Monday, March 2, 2009

Ready for Spring

I survived the weekend but didn't get my much-needed rest. Kayla went to the movies with some friends Friday night but I had to go buy a baby shower gift and replace my comforter that ripped in the washing machine (the good times just keep happening ;). Saturday, after returning with a friend from a baby shower I could not find my keys and ended up calling the locksmith. As I was getting ready to teeter over the edge into a full-blown meltdown, I discovered my keys had fallen through a hole in my purse into some obscure place. Thank God last week is over!

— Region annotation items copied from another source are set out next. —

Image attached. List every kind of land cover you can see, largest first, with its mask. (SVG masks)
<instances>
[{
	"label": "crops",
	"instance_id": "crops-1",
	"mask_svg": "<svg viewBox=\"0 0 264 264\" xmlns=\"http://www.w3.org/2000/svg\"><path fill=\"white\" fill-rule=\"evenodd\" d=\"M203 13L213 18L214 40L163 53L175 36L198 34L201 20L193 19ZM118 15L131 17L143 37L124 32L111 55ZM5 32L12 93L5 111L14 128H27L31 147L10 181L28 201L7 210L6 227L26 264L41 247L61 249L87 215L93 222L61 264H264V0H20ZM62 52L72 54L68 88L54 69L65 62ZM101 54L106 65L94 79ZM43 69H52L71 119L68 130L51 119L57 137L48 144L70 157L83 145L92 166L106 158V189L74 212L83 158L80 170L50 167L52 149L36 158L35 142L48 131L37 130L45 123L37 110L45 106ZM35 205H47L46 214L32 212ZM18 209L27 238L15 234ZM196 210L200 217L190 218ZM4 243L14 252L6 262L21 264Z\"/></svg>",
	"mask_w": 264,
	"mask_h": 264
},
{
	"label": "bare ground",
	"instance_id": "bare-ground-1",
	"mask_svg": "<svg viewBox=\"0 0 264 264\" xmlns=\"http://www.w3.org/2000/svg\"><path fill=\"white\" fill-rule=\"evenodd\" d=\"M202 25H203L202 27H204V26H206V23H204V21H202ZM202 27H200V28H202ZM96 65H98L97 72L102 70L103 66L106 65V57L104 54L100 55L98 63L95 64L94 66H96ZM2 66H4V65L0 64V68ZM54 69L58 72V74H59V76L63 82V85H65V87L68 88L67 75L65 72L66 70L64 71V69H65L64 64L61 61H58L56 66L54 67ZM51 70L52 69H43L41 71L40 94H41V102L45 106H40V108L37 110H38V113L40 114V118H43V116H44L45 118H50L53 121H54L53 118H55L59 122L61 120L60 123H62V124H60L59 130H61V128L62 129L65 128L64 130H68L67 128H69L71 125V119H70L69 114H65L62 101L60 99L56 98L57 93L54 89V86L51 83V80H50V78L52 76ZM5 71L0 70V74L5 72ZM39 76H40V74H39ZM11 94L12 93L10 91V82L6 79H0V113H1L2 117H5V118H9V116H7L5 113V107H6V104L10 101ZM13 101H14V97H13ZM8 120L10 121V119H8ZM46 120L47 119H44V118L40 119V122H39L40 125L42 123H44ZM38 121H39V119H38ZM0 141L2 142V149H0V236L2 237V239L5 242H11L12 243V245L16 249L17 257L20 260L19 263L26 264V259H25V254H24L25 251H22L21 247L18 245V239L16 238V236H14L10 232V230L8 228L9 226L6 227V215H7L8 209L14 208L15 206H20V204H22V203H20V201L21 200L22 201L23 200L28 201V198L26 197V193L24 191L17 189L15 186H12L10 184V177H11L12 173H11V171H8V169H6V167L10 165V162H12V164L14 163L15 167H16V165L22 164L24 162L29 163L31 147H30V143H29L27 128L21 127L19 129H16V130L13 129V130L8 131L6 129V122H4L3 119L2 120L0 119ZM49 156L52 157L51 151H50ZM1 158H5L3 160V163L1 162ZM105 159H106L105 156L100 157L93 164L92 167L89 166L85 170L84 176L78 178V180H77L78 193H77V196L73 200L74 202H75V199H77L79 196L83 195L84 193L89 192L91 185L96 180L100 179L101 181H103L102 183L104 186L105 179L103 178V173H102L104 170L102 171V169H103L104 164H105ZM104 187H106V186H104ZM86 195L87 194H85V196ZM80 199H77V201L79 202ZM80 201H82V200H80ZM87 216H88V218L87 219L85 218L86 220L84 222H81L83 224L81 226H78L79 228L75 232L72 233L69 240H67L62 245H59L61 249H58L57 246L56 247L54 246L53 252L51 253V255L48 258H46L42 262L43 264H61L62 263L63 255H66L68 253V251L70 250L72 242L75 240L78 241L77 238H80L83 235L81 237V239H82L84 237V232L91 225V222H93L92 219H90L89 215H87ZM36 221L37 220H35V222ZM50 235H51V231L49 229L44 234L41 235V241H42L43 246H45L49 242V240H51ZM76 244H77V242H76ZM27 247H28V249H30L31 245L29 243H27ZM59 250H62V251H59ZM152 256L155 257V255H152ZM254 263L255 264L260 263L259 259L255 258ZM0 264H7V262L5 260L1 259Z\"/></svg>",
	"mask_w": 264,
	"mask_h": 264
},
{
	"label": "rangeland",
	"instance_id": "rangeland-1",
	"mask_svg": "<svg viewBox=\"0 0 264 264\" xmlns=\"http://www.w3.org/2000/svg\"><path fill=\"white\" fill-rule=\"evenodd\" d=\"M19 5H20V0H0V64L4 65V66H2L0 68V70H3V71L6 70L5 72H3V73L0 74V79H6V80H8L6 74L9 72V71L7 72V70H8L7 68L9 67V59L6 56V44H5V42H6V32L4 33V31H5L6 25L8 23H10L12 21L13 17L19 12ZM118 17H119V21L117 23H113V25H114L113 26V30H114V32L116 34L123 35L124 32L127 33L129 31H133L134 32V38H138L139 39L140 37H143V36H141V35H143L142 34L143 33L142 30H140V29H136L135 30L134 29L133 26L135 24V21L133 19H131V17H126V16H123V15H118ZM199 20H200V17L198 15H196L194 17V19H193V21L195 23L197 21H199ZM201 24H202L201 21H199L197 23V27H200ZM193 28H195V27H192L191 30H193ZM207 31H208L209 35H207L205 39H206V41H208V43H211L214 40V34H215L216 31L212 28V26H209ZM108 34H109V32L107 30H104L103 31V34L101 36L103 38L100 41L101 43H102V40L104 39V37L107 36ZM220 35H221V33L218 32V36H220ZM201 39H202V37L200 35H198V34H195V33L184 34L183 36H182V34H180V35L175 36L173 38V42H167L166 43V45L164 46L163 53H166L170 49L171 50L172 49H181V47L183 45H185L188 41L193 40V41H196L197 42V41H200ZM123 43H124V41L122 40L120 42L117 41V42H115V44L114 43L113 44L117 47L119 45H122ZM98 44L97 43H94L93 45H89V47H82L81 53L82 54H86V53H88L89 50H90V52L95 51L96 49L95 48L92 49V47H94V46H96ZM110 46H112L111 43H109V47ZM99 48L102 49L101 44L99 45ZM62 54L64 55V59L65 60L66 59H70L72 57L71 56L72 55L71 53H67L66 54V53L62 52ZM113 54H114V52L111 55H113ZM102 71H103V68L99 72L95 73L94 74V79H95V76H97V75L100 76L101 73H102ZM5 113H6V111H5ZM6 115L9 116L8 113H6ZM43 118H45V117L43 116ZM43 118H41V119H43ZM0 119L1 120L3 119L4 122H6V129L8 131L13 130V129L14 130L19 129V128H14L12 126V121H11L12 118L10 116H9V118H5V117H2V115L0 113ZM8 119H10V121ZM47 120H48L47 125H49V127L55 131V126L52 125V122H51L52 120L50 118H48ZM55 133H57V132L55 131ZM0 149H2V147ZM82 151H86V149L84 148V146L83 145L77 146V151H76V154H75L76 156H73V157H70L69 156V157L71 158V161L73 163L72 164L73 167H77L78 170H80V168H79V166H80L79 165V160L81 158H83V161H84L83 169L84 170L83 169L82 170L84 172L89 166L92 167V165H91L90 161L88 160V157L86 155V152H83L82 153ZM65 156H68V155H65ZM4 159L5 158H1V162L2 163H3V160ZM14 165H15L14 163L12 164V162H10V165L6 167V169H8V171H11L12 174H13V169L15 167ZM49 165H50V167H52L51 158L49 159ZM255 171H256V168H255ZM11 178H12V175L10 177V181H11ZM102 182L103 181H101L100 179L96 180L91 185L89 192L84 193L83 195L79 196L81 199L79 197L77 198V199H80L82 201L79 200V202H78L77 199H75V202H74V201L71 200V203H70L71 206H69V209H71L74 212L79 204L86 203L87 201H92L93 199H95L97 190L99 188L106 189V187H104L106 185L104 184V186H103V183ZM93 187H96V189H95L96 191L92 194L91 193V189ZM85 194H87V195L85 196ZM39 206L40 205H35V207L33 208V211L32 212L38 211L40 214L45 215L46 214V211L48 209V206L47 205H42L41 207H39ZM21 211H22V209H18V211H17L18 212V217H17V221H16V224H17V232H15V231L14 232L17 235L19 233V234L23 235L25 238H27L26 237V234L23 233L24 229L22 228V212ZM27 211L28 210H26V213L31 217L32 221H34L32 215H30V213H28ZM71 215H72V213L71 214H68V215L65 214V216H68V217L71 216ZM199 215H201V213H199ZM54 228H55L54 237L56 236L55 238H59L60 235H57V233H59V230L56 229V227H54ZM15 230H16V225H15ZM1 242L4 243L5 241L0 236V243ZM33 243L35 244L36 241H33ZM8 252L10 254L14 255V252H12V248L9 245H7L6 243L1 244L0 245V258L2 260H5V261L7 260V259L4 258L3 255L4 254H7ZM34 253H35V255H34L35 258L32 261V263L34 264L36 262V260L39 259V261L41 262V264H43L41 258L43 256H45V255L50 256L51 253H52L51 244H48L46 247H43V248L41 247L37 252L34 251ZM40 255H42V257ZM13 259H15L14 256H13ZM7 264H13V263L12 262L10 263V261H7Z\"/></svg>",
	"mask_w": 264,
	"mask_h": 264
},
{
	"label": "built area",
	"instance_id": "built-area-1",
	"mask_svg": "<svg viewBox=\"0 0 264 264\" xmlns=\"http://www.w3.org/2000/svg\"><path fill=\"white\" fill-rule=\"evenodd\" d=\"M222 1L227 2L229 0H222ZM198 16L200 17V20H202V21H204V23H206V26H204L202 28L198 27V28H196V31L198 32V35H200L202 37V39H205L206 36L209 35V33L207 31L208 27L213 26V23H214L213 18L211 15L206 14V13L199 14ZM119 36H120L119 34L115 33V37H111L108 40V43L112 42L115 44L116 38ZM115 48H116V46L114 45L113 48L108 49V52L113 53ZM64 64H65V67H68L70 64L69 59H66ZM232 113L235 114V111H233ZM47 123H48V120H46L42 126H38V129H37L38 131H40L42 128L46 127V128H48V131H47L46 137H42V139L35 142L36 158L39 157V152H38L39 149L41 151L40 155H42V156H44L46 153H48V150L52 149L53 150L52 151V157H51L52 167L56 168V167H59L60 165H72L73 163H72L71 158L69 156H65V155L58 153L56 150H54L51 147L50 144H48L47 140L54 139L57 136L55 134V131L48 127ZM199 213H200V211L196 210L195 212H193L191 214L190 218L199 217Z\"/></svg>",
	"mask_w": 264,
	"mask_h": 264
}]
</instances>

Some friends invited us to dinner Saturday night and we enjoyed a lovely time with them while watching the snow fall down. It was beautiful and we stayed in the rest of the night and watched a movie. Sunday, Kayla finally got serious about cleaning her room and spent most of the day rearranging it and getting rid of all her trash. I also got together several bags of stuff to donate. It amazes me how fast she goes through clothes. She's gone through a big growth spurt since she moved in and clothes that fit her a few months ago are already too small. I was exhausted by the end of the day but we got a lot done and my reward was getting to watch Brothers in Sisters in relative peace and quiet. I've discovered that if she has some sort of project to do she is more calm and more independent. When she gets bored, though, it is constant needing of my attention and for me to entertain her.

They're forecasting highs near 80 by the end of the week and lots of sunshine. I can't wait. I don't think I could stand another month of winter.